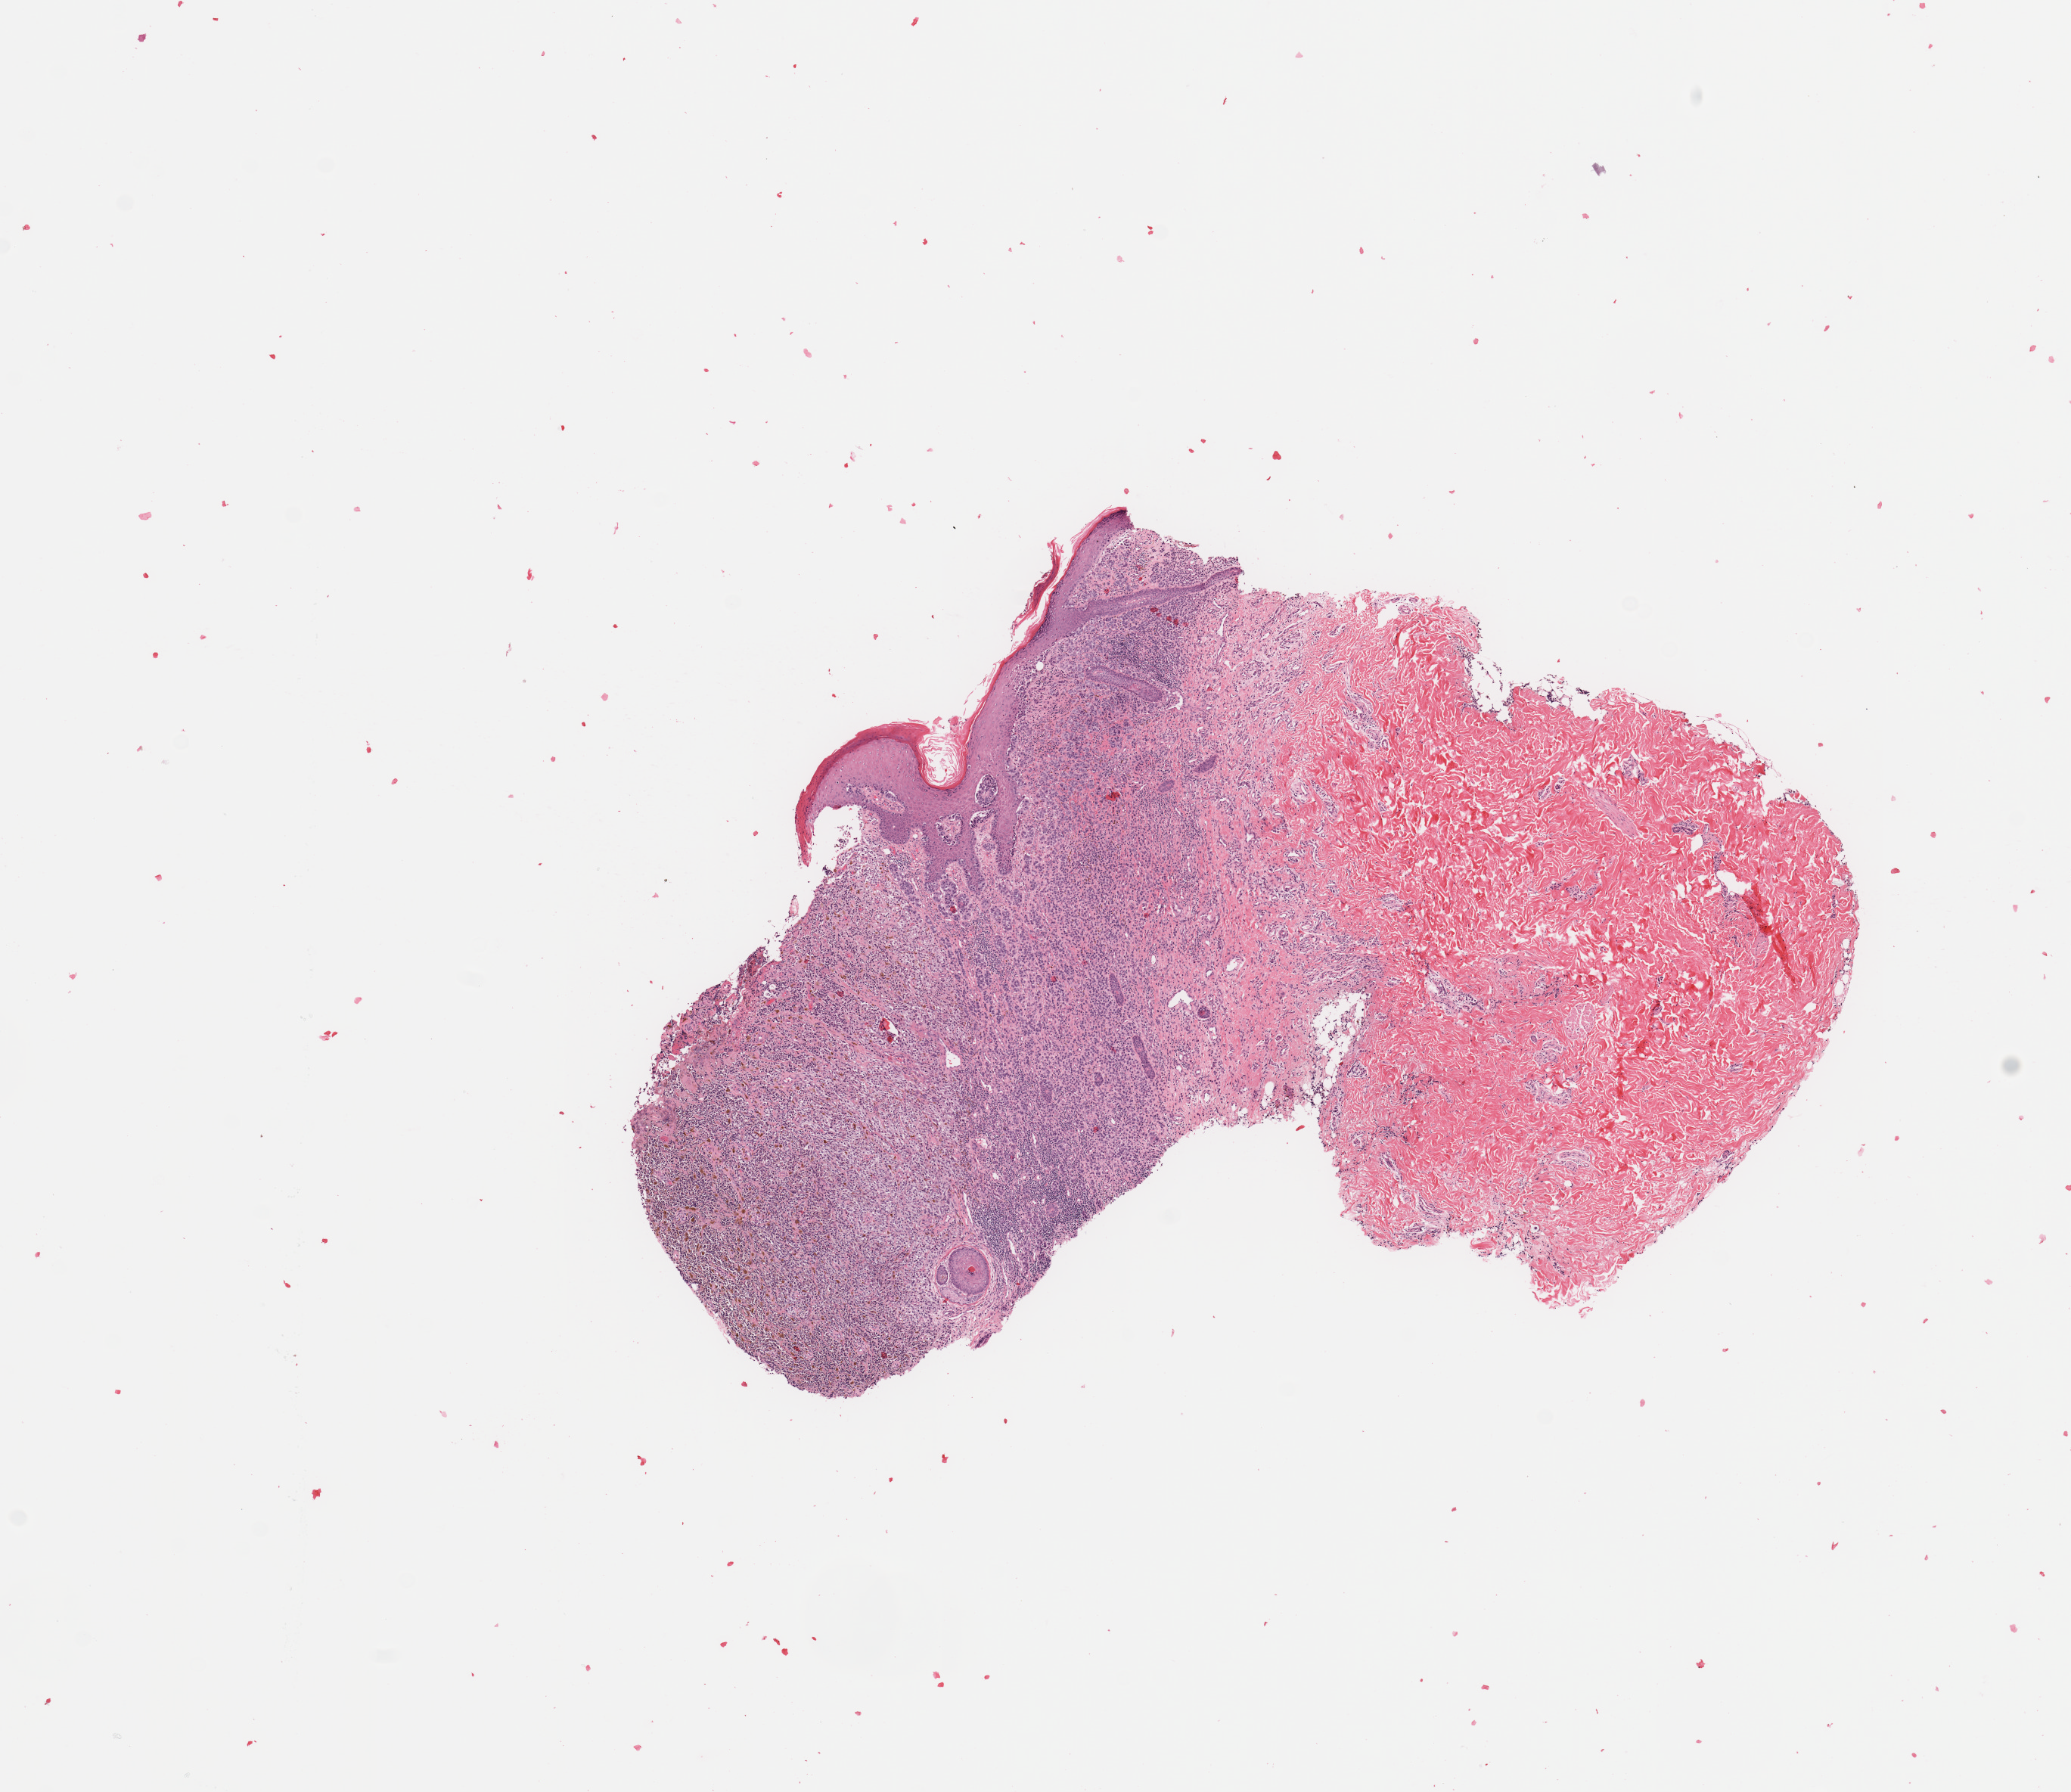
Digitized H&E-stained tissue section (whole slide) — a low-resolution overview of the entire scanned area, about 10.8 x 9.4 mm (acquisition: 20x scan). Tumour tissue sample, sampled site: skin. 49-year-old female patient. Pathologist review of this section (percent, as recorded): tumour nuclei 80%, necrosis 0%.
* histologic diagnosis: Malignant melanoma, NOS
* primary tumour site (as recorded): trunk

• • •

Exercise brief —
Which lines of the data contain the string "recorded"? Copy each one.

Solution to this task —
Digitized H&E-stained tissue section (whole slide) — a low-resolution overview of the entire scanned area, about 10.8 x 9.4 mm (acquisition: 20x scan). Tumour tissue sample, sampled site: skin. 49-year-old female patient. Pathologist review of this section (percent, as recorded): tumour nuclei 80%, necrosis 0%.
* primary tumour site (as recorded): trunk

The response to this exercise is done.